* Work to complete *
Pictures aside, each record should be reproduced exactly.

=== Section Start ===

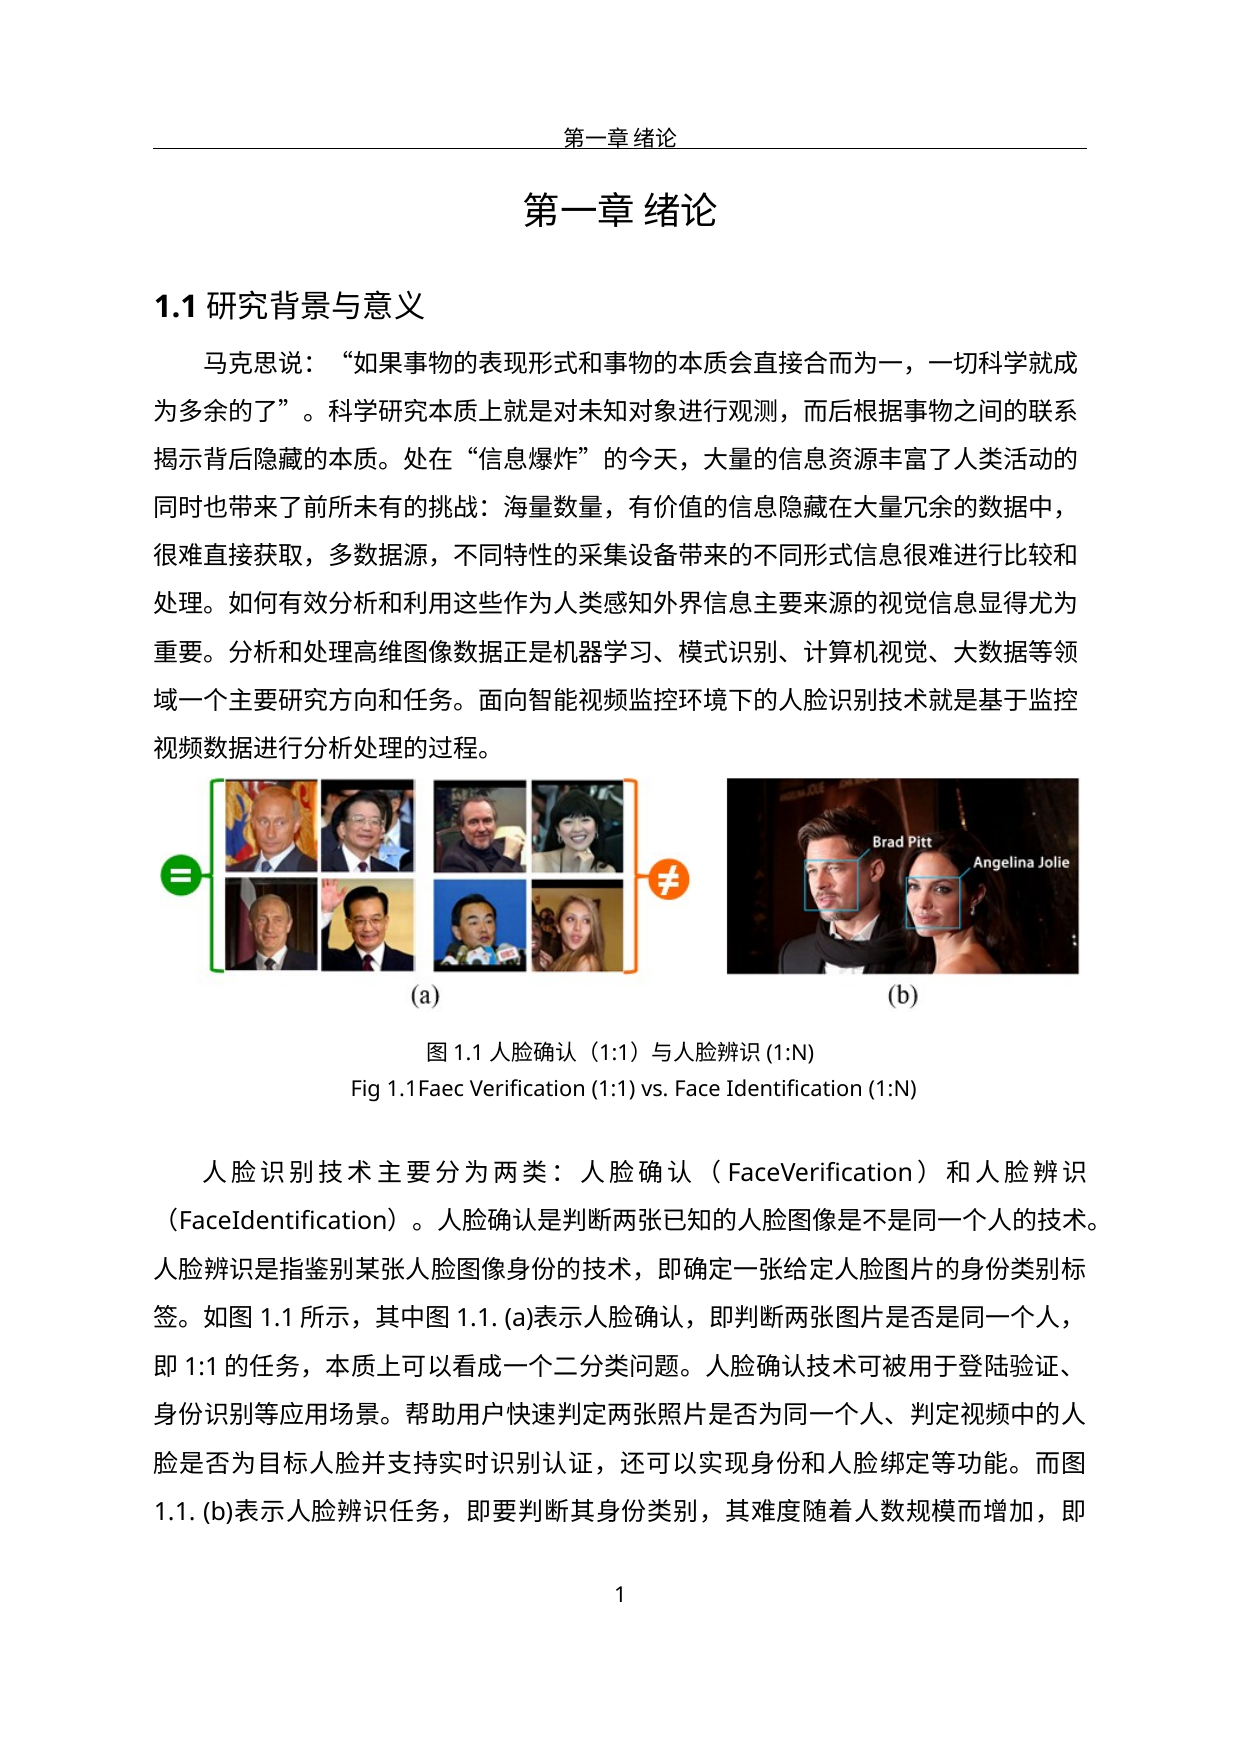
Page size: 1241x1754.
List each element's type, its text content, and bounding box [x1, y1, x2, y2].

subtitle 1.1 研究背景与意义 [153, 281, 1101, 326]
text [153, 1152, 1088, 1528]
picture [159, 777, 1081, 1012]
text Fig 1.1 Faec Verification (1:1) vs. Face Identification (1:N) [153, 1073, 1101, 1103]
subtitle 图 1.1 人脸确认（1:1）与人脸辨识 (1:N) [153, 1035, 1087, 1067]
subtitle 第一章 绪论 [153, 181, 1087, 235]
text 马克思说：“如果事物的表现形式和事物的本质会直接合而为一，一切科学就成为多余的了”。科学研究本质上就是对未知对象进行观测，而后根据事物之间的联系揭示背后隐藏的本质。处在“信息爆炸”的今天，大量的信息资源丰富了人类活动的同时也带来了前所未有的挑战：海量数量，有价值的信息隐藏在大量冗余的数据中，很难直接获取，多数据源，不同特性的采集设备带来的不同形式信息很难进行比较和处理。如何有效分析和利用这些作为人类感知外界信息主要来源的视觉信息显得尤为重要。分析和处理高维图像数据正是机器学习、模式识别、计算机视觉、大数据等领域一个主要研究方向和任务。面向智能视频监控环境下的人脸识别技术就是基于监控视频数据进行分析处理的过程。 [153, 343, 1101, 764]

=== Section End ===

* Result *
Page size: 1241x1754.
List each element's type, its text content, and bounding box [x1, y1, x2, y2].

subtitle 1.1 研究背景与意义 [153, 281, 1101, 326]
text [153, 1152, 1088, 1528]
picture [159, 777, 1081, 1012]
text Fig 1.1 Faec Verification (1:1) vs. Face Identification (1:N) [153, 1073, 1101, 1103]
subtitle 图 1.1 人脸确认（1:1）与人脸辨识 (1:N) [153, 1035, 1087, 1067]
subtitle 第一章 绪论 [153, 181, 1087, 235]
text 马克思说：“如果事物的表现形式和事物的本质会直接合而为一，一切科学就成为多余的了”。科学研究本质上就是对未知对象进行观测，而后根据事物之间的联系揭示背后隐藏的本质。处在“信息爆炸”的今天，大量的信息资源丰富了人类活动的同时也带来了前所未有的挑战：海量数量，有价值的信息隐藏在大量冗余的数据中，很难直接获取，多数据源，不同特性的采集设备带来的不同形式信息很难进行比较和处理。如何有效分析和利用这些作为人类感知外界信息主要来源的视觉信息显得尤为重要。分析和处理高维图像数据正是机器学习、模式识别、计算机视觉、大数据等领域一个主要研究方向和任务。面向智能视频监控环境下的人脸识别技术就是基于监控视频数据进行分析处理的过程。 [153, 343, 1101, 764]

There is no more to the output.